Is there a way to force GET to return the binary object instead of "knowing" it's text and doing that instead?

richfitz commented 1 month ago

Not at present - here's the heuristic: https://github.com/richfitz/redux/blob/master/src/conversions.c#L228-L255

This gets called from a a bunch of places as we build a list of redis replies (not everything is as simple as a GET; see further up that file for details - it's hopefully fairly easy to follow). So if it's "just" a case of preventing conversion to a string then that's easy enough but working out which fields to do this for remains hard unless you want to do it for all results.

At this point it's an interface issue, and one I don't have a strong idea about. However, it does seem much simpler than trying to do the deserialisation in C!

r2evans commented 1 month ago

I was thinking something deliberate as

R$GET("quux42", as="raw")

or

R$GET("quux42", asraw=TRUE)

The former allows for future expansion, the latter is single-purpose-simple.

I admit that I don't know offhand what other redis verbs could benefit from this, I'm sure it's "some" at least.

richfitz commented 1 month ago

Can you have a look at #61, which adds control over conversion at the lower-level interface. You should be able to see the real-world performance impact of this in your application, and the description shows how to use GET in this way.

r2evans commented 1 month ago

Okay, three (hopefully useful) points on your branch.

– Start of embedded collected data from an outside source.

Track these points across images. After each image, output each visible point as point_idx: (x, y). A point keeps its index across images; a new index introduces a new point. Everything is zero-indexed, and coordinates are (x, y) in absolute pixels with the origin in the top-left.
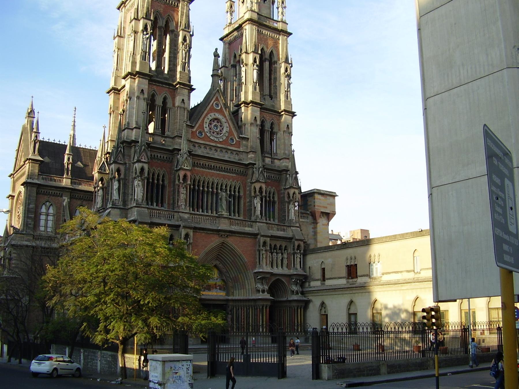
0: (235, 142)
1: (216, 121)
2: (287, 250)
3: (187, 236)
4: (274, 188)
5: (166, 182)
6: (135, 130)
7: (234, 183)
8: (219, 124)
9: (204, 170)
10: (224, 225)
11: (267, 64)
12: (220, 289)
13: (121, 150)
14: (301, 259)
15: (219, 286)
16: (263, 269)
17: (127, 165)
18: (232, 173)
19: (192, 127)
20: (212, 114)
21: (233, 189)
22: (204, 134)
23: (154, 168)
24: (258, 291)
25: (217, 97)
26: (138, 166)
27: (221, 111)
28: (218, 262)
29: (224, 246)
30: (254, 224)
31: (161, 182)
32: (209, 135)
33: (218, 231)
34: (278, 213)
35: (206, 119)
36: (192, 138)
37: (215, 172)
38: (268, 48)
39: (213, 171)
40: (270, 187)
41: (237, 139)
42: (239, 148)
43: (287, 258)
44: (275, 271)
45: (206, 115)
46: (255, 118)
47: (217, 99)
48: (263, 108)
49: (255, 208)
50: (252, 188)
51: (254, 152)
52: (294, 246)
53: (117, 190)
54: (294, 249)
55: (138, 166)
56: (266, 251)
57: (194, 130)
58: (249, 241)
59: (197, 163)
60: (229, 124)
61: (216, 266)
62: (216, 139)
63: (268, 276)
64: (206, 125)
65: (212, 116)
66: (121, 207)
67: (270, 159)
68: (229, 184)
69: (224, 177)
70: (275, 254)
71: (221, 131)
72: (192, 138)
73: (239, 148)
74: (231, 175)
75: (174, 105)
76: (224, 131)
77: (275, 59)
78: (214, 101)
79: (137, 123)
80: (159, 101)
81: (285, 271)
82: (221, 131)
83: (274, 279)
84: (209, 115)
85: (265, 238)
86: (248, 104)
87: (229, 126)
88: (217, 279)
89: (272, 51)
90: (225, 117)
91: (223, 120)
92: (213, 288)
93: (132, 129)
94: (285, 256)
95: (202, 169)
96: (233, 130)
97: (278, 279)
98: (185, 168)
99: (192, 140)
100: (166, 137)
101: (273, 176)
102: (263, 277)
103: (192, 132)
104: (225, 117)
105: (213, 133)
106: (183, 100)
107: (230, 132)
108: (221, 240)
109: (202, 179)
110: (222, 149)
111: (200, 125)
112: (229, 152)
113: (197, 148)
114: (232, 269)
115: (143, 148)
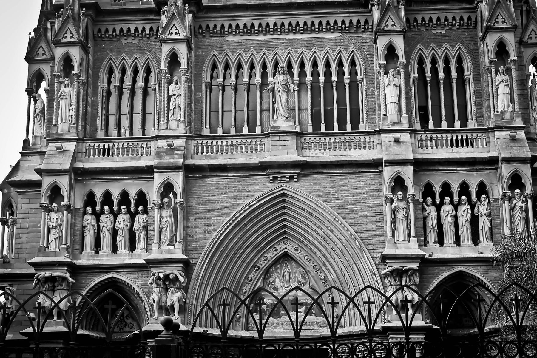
2: (487, 193)
3: (168, 188)
4: (459, 45)
10: (284, 152)
14: (527, 211)
18: (328, 31)
29: (292, 204)
37: (282, 37)
39: (276, 37)
40: (446, 45)
43: (489, 215)
44: (449, 251)
59: (230, 26)
63: (415, 265)
69: (307, 44)
70: (447, 208)
74: (329, 35)
81: (487, 249)
83: (444, 274)
97: (461, 272)
98: (174, 36)
114: (328, 260)
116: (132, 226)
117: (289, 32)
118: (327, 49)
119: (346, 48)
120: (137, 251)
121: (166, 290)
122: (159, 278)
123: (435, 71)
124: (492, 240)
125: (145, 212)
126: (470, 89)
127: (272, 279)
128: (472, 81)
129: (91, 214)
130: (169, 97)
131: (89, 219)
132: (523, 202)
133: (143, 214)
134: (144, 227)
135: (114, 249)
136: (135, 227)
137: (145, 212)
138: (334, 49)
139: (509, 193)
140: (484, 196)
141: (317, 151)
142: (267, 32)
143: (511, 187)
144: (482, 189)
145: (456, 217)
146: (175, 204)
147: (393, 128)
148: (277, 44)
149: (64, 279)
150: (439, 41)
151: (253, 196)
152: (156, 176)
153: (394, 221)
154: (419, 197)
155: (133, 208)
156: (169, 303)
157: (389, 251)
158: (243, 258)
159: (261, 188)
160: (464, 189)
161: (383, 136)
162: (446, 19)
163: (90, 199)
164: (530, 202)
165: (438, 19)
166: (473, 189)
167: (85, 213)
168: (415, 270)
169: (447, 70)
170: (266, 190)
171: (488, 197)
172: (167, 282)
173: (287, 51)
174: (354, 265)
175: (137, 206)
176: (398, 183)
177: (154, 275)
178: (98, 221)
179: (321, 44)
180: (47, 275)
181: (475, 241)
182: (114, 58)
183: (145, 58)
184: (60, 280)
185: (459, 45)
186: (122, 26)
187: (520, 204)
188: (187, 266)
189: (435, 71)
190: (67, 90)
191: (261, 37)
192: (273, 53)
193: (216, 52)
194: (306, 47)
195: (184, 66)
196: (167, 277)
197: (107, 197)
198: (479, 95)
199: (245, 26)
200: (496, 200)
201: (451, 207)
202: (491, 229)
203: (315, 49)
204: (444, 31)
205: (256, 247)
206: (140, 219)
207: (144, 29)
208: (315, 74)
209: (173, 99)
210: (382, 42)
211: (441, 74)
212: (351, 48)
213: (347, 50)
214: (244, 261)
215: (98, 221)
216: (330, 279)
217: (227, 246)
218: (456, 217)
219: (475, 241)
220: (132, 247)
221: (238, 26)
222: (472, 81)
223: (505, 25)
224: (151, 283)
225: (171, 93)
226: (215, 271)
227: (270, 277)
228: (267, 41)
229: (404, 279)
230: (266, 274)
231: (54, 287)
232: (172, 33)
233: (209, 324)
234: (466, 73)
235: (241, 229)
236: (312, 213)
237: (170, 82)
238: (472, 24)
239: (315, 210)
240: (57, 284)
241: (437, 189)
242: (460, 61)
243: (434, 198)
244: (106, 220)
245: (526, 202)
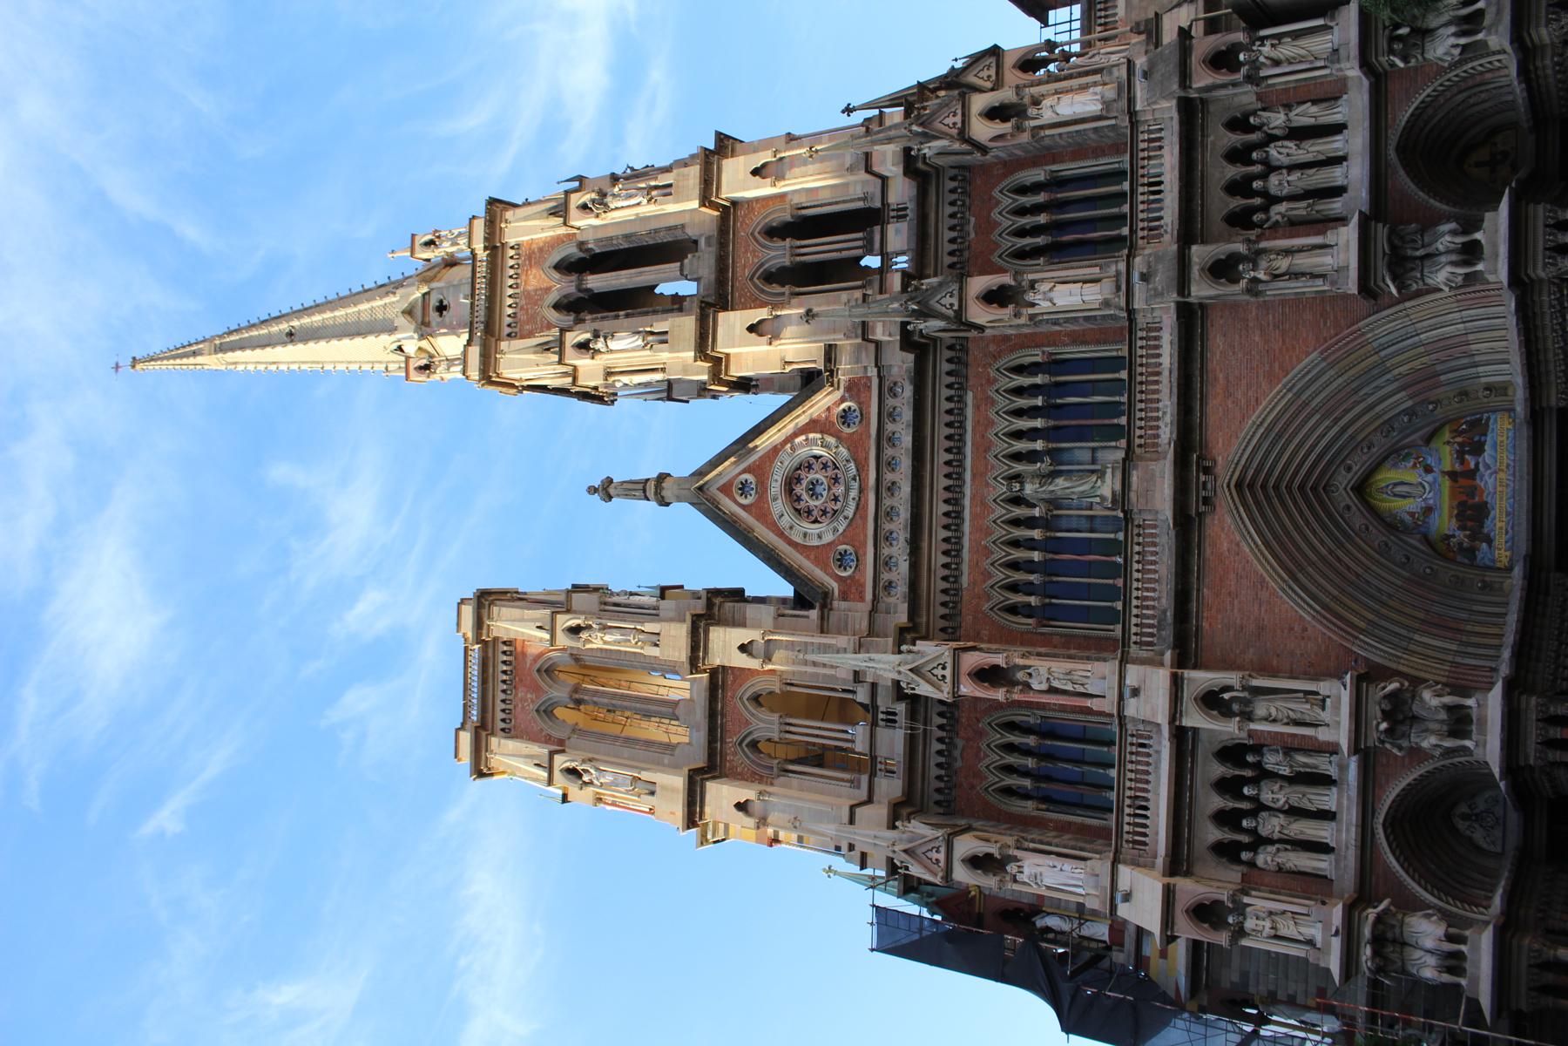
2: (1246, 116)
3: (1212, 701)
4: (996, 193)
7: (1003, 403)
11: (598, 282)
12: (1478, 449)
14: (1279, 37)
15: (1460, 455)
16: (1341, 270)
21: (1023, 402)
22: (842, 547)
23: (982, 766)
24: (1470, 279)
27: (761, 470)
28: (1343, 481)
29: (1258, 471)
30: (1141, 321)
33: (1187, 524)
37: (968, 491)
38: (548, 289)
39: (967, 502)
40: (995, 215)
41: (838, 395)
44: (1355, 174)
47: (726, 489)
48: (718, 299)
52: (1224, 86)
54: (1235, 85)
56: (1254, 258)
58: (1218, 343)
59: (945, 578)
61: (1361, 488)
62: (853, 493)
63: (1381, 232)
67: (891, 229)
68: (1004, 424)
72: (862, 599)
74: (969, 412)
77: (572, 250)
80: (766, 724)
81: (1354, 108)
82: (825, 466)
83: (1402, 179)
84: (785, 522)
85: (1195, 271)
86: (717, 362)
88: (1428, 470)
89: (558, 267)
92: (1473, 491)
94: (1277, 120)
97: (1400, 149)
99: (869, 596)
101: (949, 210)
102: (1392, 259)
103: (844, 596)
105: (836, 499)
108: (1225, 501)
111: (818, 562)
112: (890, 427)
116: (1283, 777)
117: (960, 477)
118: (992, 414)
119: (991, 382)
120: (1333, 772)
121: (1415, 719)
122: (1386, 731)
123: (1036, 230)
124: (1337, 98)
125: (1257, 749)
126: (1069, 168)
127: (1407, 518)
128: (1055, 168)
129: (1256, 853)
130: (1052, 690)
131: (1264, 858)
132: (1263, 45)
133: (1262, 755)
134: (1286, 754)
135: (1327, 815)
136: (1286, 771)
137: (1257, 749)
138: (993, 402)
139: (1244, 70)
140: (1252, 120)
141: (1160, 423)
143: (1234, 66)
144: (1239, 124)
145: (1292, 168)
146: (1244, 688)
147: (1124, 287)
148: (979, 500)
149: (1379, 919)
150: (987, 226)
151: (1238, 545)
152: (1187, 722)
153: (1294, 275)
154: (1253, 234)
155: (1248, 773)
156: (1443, 715)
157: (1352, 287)
158: (1360, 571)
159: (1229, 532)
160: (1237, 156)
161: (1138, 304)
162: (952, 216)
163: (1226, 852)
164: (1263, 33)
165: (952, 228)
166: (1237, 139)
167: (1252, 864)
168: (1392, 232)
169: (1036, 209)
170: (1229, 520)
171: (1254, 113)
172: (1400, 713)
173: (991, 482)
174: (1383, 354)
175: (1246, 765)
176: (1223, 270)
177: (1383, 742)
178: (1269, 841)
179: (984, 424)
180: (1368, 951)
181: (1338, 128)
182: (984, 784)
183: (988, 728)
184: (1381, 927)
186: (932, 764)
187: (1266, 49)
188: (1368, 676)
189: (1036, 230)
190: (1026, 870)
191: (967, 527)
192: (993, 505)
193: (986, 606)
194: (987, 450)
195: (999, 660)
196: (1386, 715)
197: (1224, 818)
198: (1079, 152)
199: (946, 553)
200: (1259, 97)
201: (1274, 180)
202: (1314, 102)
203: (990, 435)
204: (973, 219)
205: (1340, 545)
206: (1272, 761)
207: (941, 727)
208: (1032, 434)
209: (1056, 684)
210: (979, 314)
211: (1042, 219)
212: (992, 374)
213: (996, 380)
214: (1367, 569)
215: (1269, 841)
216: (1410, 403)
217: (1335, 598)
218: (1292, 168)
219: (1338, 128)
220: (1325, 781)
221: (945, 566)
222: (1055, 168)
223: (959, 112)
224: (1400, 748)
225: (1044, 687)
226: (1383, 623)
227: (1402, 521)
228: (974, 517)
229: (1409, 252)
230: (1397, 529)
231: (1394, 941)
232: (944, 677)
233: (1495, 642)
234: (1042, 178)
235: (1301, 569)
236: (1277, 433)
237: (1027, 686)
238: (964, 173)
239: (1269, 430)
240: (1389, 935)
241: (1237, 203)
242: (1022, 190)
243: (1254, 210)
244: (1271, 825)
245: (1263, 39)
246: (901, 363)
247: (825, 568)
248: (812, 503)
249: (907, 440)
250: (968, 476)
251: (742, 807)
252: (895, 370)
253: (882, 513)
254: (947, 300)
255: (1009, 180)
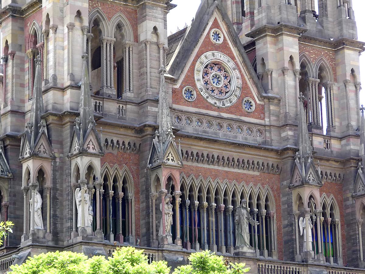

First, defaulting to "raw" is a breaking change for $command, I suspect. I suggest as=NULL defaults to "auto".

Second, R$command is still single-argument:

R <- redux::hiredis(port=16379) # as before
R$command(list("GET", "key"), "raw")
# Error in R$command(list("GET", "key"), "raw") : unused argument ("raw")
R$command
# function (cmd) 
# {
#     redis_command(ptr, cmd)
# }
# <bytecode: 0x6435764515b8>
# <environment: 0x6435870ee9e8>

I'm able to get to it directly by using redux:::redis_command and supplying a raw pointer.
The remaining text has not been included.